§ TEXT TO READ
------

In re Cohen

Finch, P. J.

The respondent was admitted to practice as an attorney and counselor at law in the State of New York at a term of the Appellate Division of the Supreme Court, First Department, on July 1,1921. By the petition herein the respondent was charged *318with .the conversion of funds of his clients. The respondent answered and the matter was referred to a referee to take testimony concerning the charges and report the same to the court with his opinion thereon. Hearings were had and the testimony closed, but the referee died before making his report. Thereupon another referee was appointed. Before this referee it was stipulated that all the evidence taken before his predecessor might be received and considered. It was further stipulated that the petition be amended by adding two additional charges, namely, that the respondent in two instances had signed or caused to be signed the name of a commissioner of deeds to certificates of acknowledgment attached to general releases.

The learned referee has duly reported, finding the respondent guilty of the charges of conversion and also finding him guilty of having caused the name of the commissioner of deeds to be forged to general releases.

Typical of the charges here are the facts found in the Kalinsky case. In April, 1929, respondent was retained by Sophie Kalinsky and David Kalinsky to bring a personal injury action. On December 4, 1929, the respondent wrote his clients that he had succeeded in procuring an offer of $100 in settlement of the claim, and inclosed with the letter a general release to be signed and returned if the proposed adjustment was satisfactory. This letter contained no request that the release be acknowledged at the office of the respondent or before being returned to him. Upon the receipt of this letter, the clients of the respondent executed the release and returned it to him, unacknowledged. The respondent then, caused the name of Lewis M. Cooper to be forged to the acknowledgment of the release. Cooper was an employee of the respondent, but his term as commissioner of deeds had expired. A handwriting expert testified that the signature upon the acknowledgment was not that of Cooper. The same expert testified the signature bore striking similarities to the handwriting of the respondent, but was unwilling to state positively that it was his.

------

§ DATASET ENTRIES
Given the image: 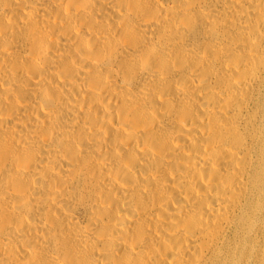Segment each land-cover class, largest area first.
Here are the masks:
<instances>
[{
  "label": "bare ground",
  "instance_id": "bare-ground-1",
  "mask_svg": "<svg viewBox=\"0 0 264 264\" xmlns=\"http://www.w3.org/2000/svg\"><path fill=\"white\" fill-rule=\"evenodd\" d=\"M0 264H264V0H0Z\"/></svg>",
  "mask_w": 264,
  "mask_h": 264
}]
</instances>
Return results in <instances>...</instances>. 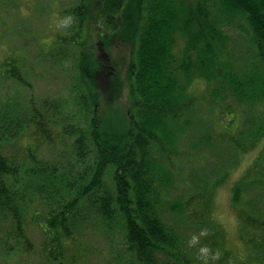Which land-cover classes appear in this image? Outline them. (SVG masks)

------

§ WHAT TO WORK ON
[1] In the In re Cohen opinion, why could Lewis M. Cooper not properly act as commissioner of deeds on the Kalinsky release?
[2] Continue the In re Cohen opinion from its last sentence.

§ EXPECTED ANSWERS
[1] His term as commissioner of deeds had expired.

[2]
Upon this release as thus acknowledged, the respondent obtained from the indemnity company a check to the order of his clients and himself. This check he forwarded on December eighteenth to his clients with a request that it be indorsed and returned to him, upon receipt of which, he stated,. your check will follow in due course.” The check was thereupon indorsed by the clients of the respondent and returned to him. The check was cashed by the respondent through a friend, the respondent at that time having no bank account. Two months previously he had closed his account by withdrawing the exact balance therein. The *319respondent, nevertheless, drew a check upon the bank in which his account had been closed, in the sum of $50, and sent this check to his clients in payment of their share of the settlement. The check, of course, was returned by the bank unpaid. On January 23, 1930, the respondent opened a new account with deposits of $350, and on January 24, 1930, wrote to Mr. Kalinsky stating: “ Enclosed please find check in the sum of $50 for the one issued on January 13, 1930. The other one was given by inadvertence. * * * >> This check also was returned unpaid because the account was short. The respondent, it appears, had drawn ten checks upon the account aggregating $365.26, or $15.26 more than he had in the bank. Respondent in explanation claimed he had made an error in the addition of certain of the checks in his check book amounting to $45, and, therefore, had assumed he had a sufficient balance on deposit. The check book apparently corroborates this explanation for the second return of the check.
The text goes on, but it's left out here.